Schneider’s grandson, Jasper, now lives in Illinois with his father and wasn’t present Thursday.

Schneider said that when Stender gets out of prison, he will still have his dreams, ambitions, and a second chance at life. She urged him to do something good with his life to honor those who died.

“Our pain will still be just as raw in five years,” Schneider said. “You did have a greater part in this than just being a passenger.”

Other family members of the victims stated that Stender is just as guilty — if not more — as Treu, who was given a 54-year prison sentence in March 2020. Some family members called Stender a “coward.” Another person hammered the point that Stender chose to hide the truck rather than call authorities or help the victims.

“I hope today is your last day of freedom,” one family member said.

Defense sought probation, release for birth

About 20 of Stender’s family members attended the sentencing, but none opted to speak. Defense attorney Harry Hertel told Isaacson that Stender has deep guilt for his role in the crash. Hertel pointed out that Stender has not been in any trouble since the crash occurred.

“He’s someone who is truly remorseful, and if he could have taken their place and died, he would,” Hertel said. “People who have known him, have known him to be a good person.”

Hertel requested a one-year jail sentence with Huber work release privileges, five years of probation and an imposed-and-stayed five-year prison sentence. Hertel also asked for Stender to be allowed to attend the birth of his child.

Prior to sentencing, Hertel played the police interrogation video from the day of the arrest, where Stender cried while discussing the crash, wondering why Treu had driven away from the scene.

According to the criminal complaint, Treu and Stender had purchased an aerosol can at the Lake Hallie Walmart on Nov. 3, 2018, and were driving back to Treu’s home at 1060 Joseph St., Chippewa Falls. Both men had “huffed” from the aerosol can during the drive.

The crash happened shortly after 11:20 a.m. as Treu was driving northbound on Highway P, just south of the Highway 29 overpass, in the village of Lake Hallie.

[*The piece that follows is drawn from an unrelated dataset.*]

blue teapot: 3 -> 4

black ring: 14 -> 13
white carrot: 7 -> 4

Treu’s vehicle veered off the west side of the road and struck the group of Girl Scouts as they were removing litter.

During his sentencing hearing, Treu claimed Stender caused the crash. Treu said he yelled at Stender, saying “What are you doing?” when Stender grabbed the wheel.

Treu said he overcorrected the vehicle and wound up going in the ditch, where he struck the Girl Scouts.

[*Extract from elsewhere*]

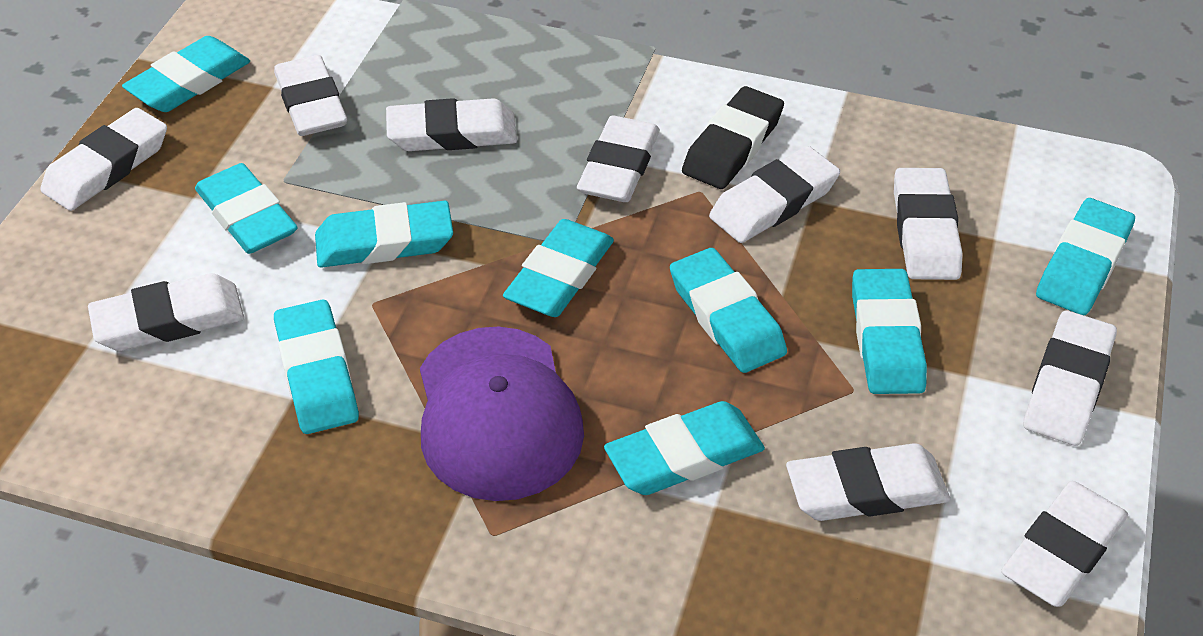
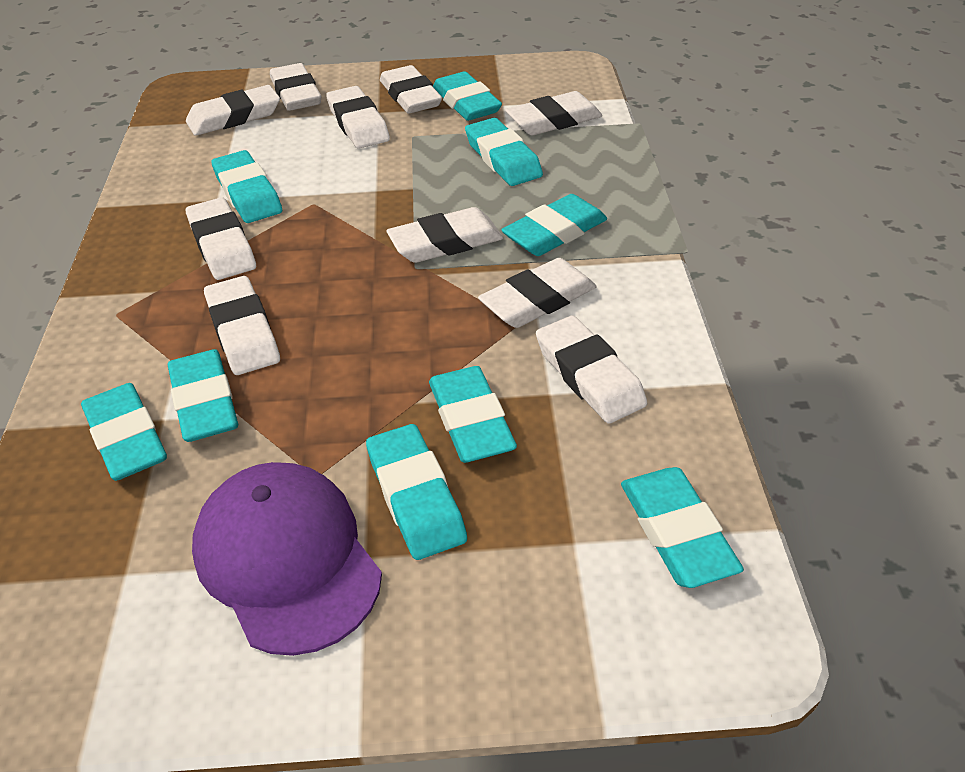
black eraser: 1 -> 0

In interviews with law enforcement, Stender admitted he grabbed the wheel of the car, causing Treu to yell at him. Stender recalled seeing one person being struck by the vehicle; he hit his head and lost consciousness. He woke up just before they arrived at Treu’s home.

After striking the five people — one Girl Scout who was hit survived the crash — Treu drove his vehicle back to his home rather than staying at the scene. He then hid the pickup in a garage. Stender did not immediately assist law enforcement or return to the scene, leading to the charge of assisting or harboring a felon.

Newell filed the charges against Stender just days after Treu’s sentencing concluded.